*** Source data Section Begins ***
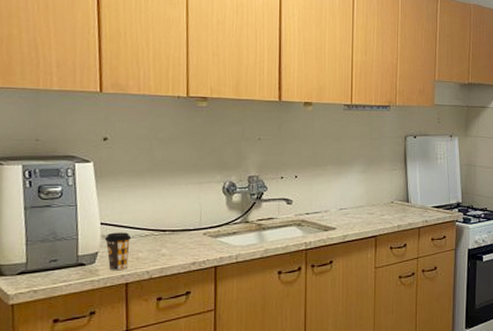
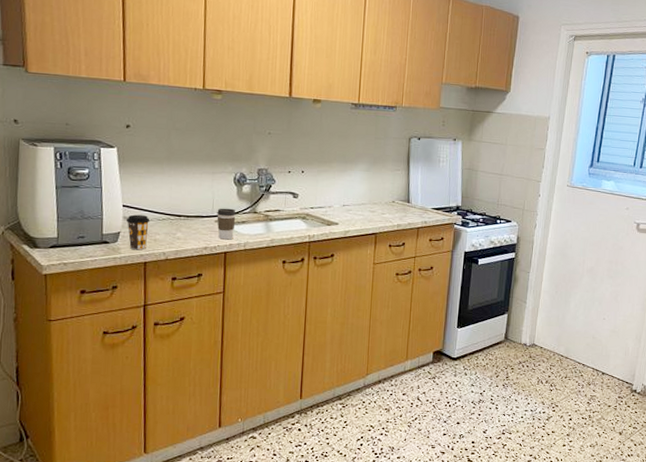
coffee cup: none [205,219,226,253] -> present [217,208,236,240]

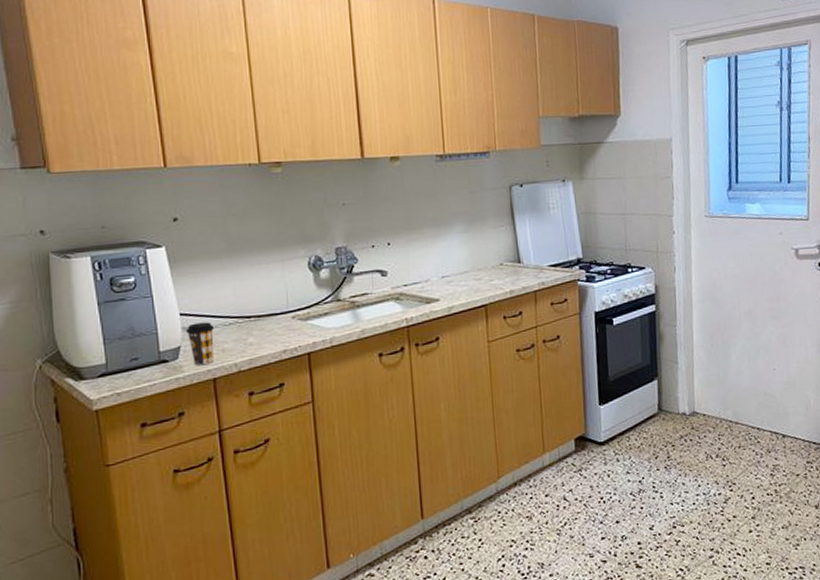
coffee cup: present [217,208,236,240] -> none [293,299,317,339]

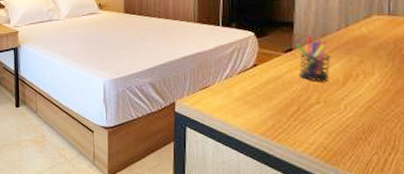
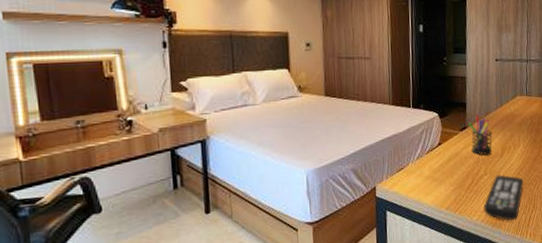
remote control: none [313,104,378,161] -> present [483,174,524,221]

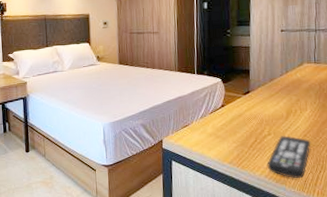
pen holder: present [468,115,493,155] -> none [252,81,277,117]

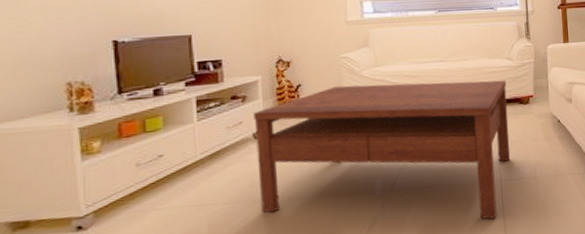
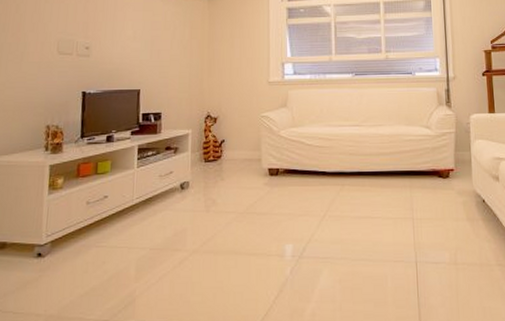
coffee table: present [253,80,511,220] -> none [181,144,428,306]

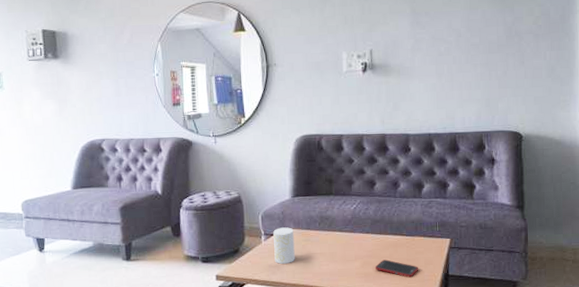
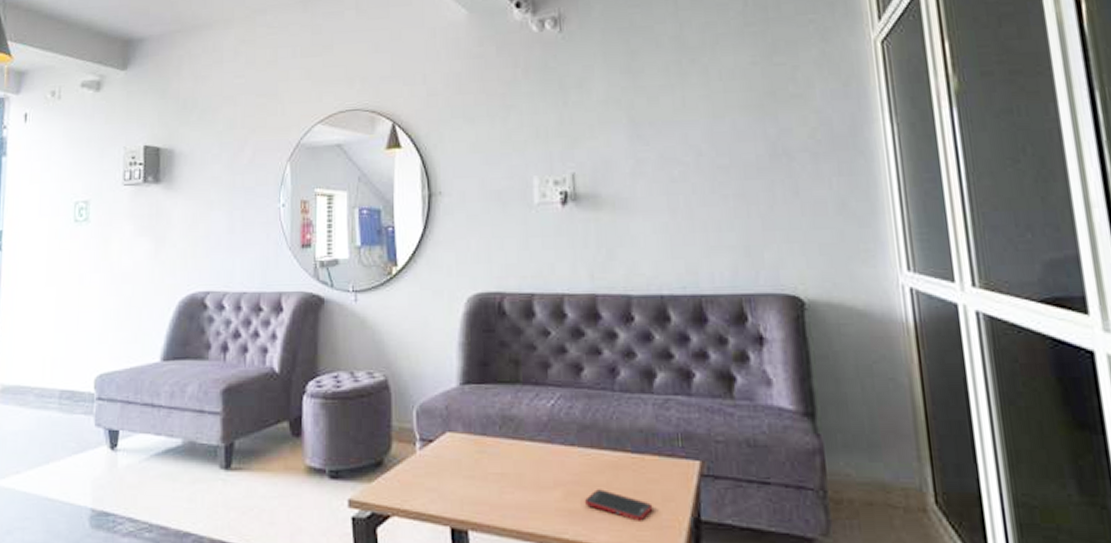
cup: present [273,227,295,264] -> none [433,430,464,487]

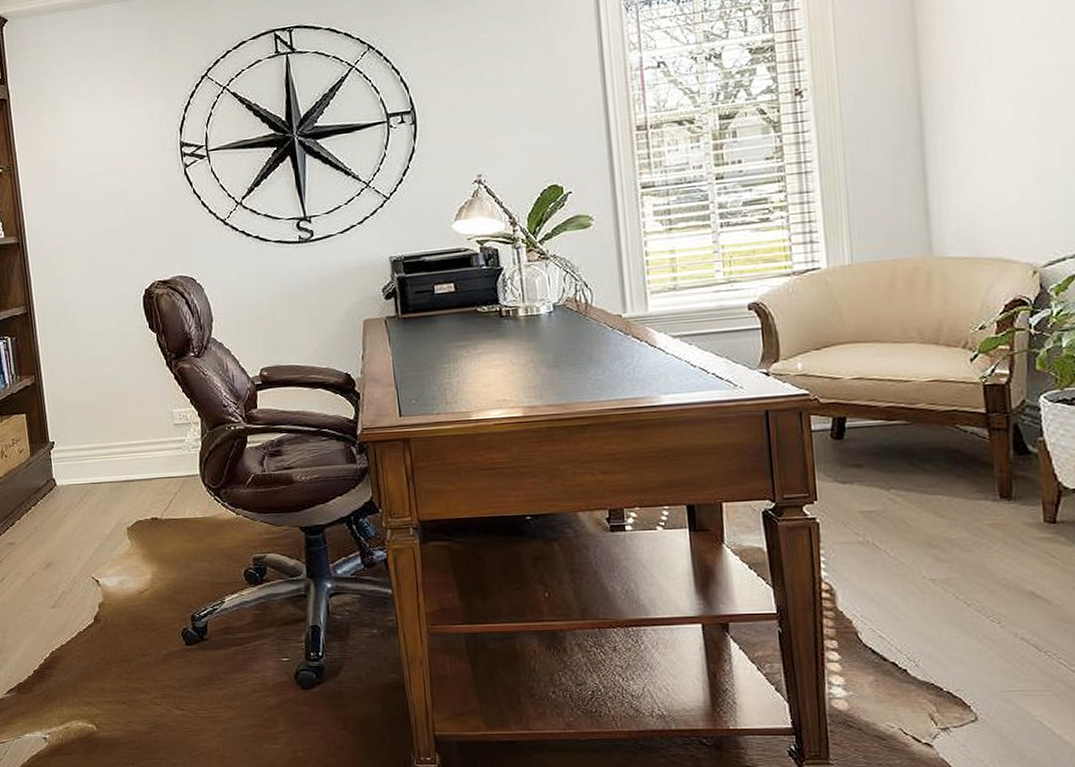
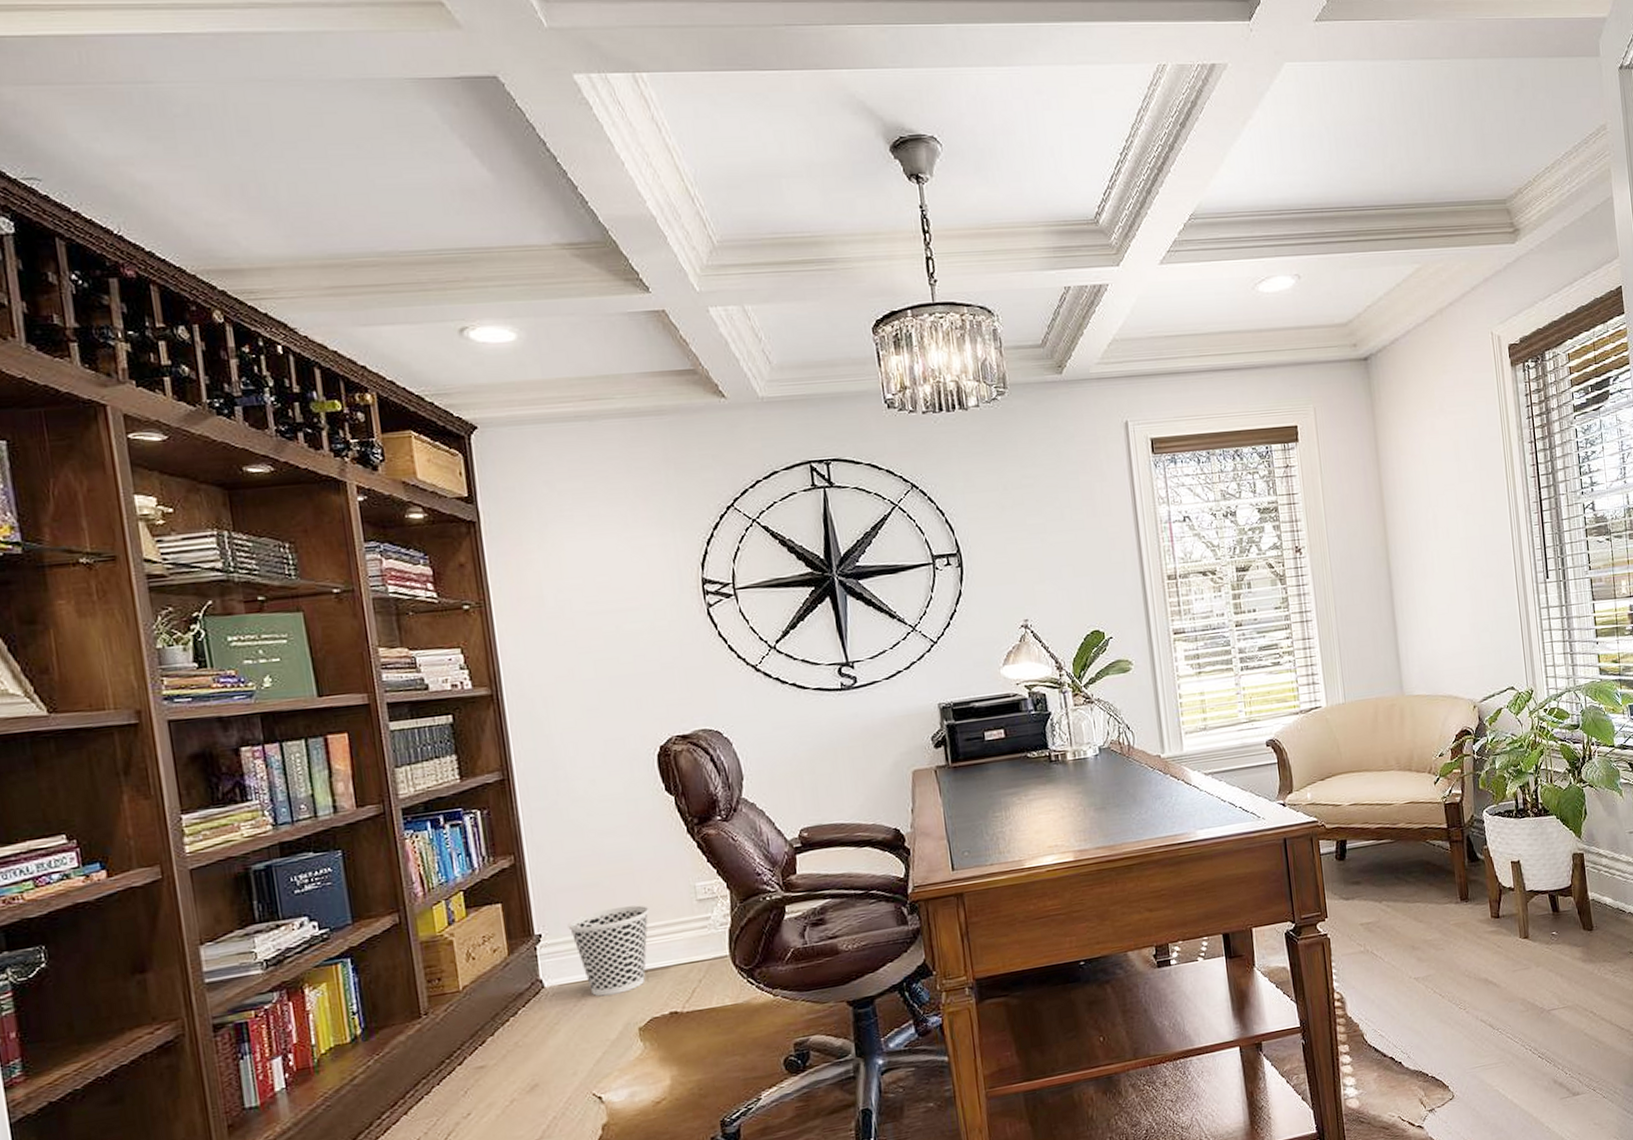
wastebasket: none [73,424,136,498] -> present [567,905,650,997]

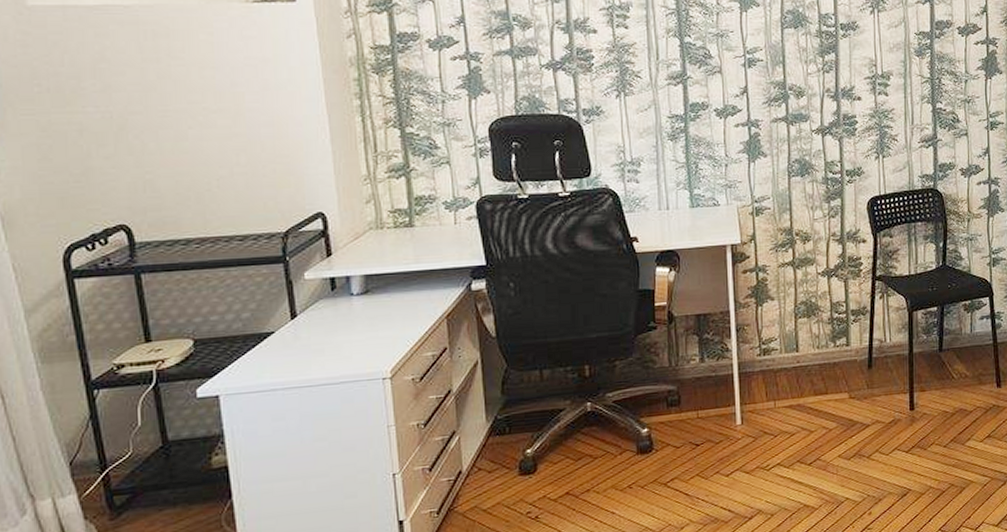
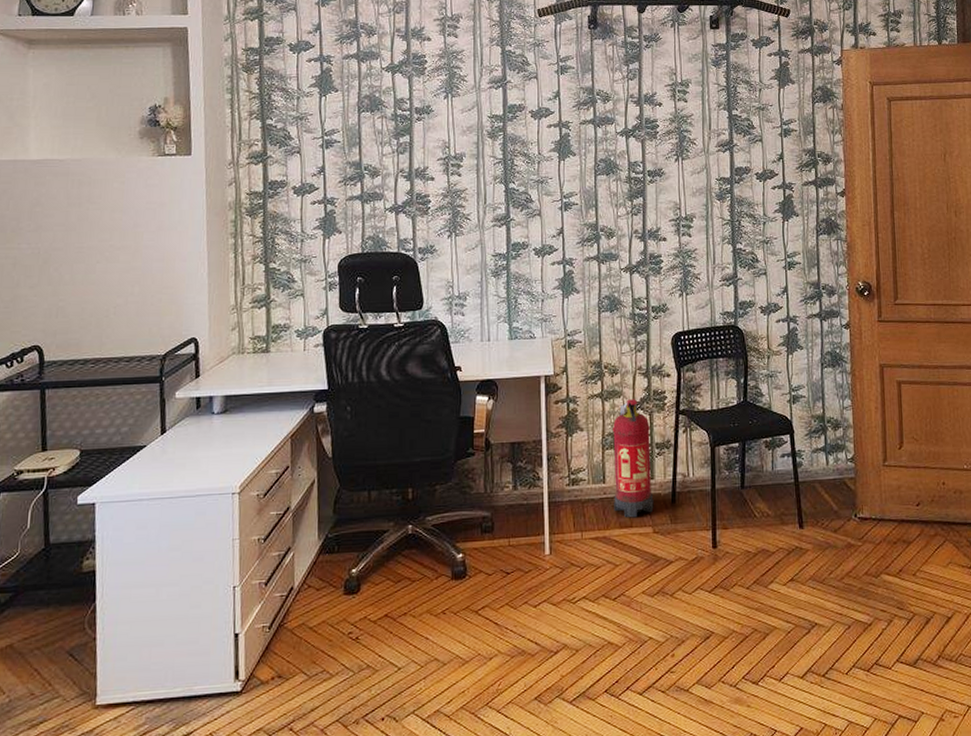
fire extinguisher: none [805,266,850,385] -> present [612,399,654,518]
*** Source data Section Ends ***
Each record above is to be restated exactly, with its pictures removed from the copy.

--- Final answer ---
coffee cup: none [205,219,226,253] -> present [217,208,236,240]

coffee cup: present [217,208,236,240] -> none [293,299,317,339]

remote control: none [313,104,378,161] -> present [483,174,524,221]

pen holder: present [468,115,493,155] -> none [252,81,277,117]

coffee table: present [253,80,511,220] -> none [181,144,428,306]

cup: present [273,227,295,264] -> none [433,430,464,487]

wastebasket: none [73,424,136,498] -> present [567,905,650,997]

fire extinguisher: none [805,266,850,385] -> present [612,399,654,518]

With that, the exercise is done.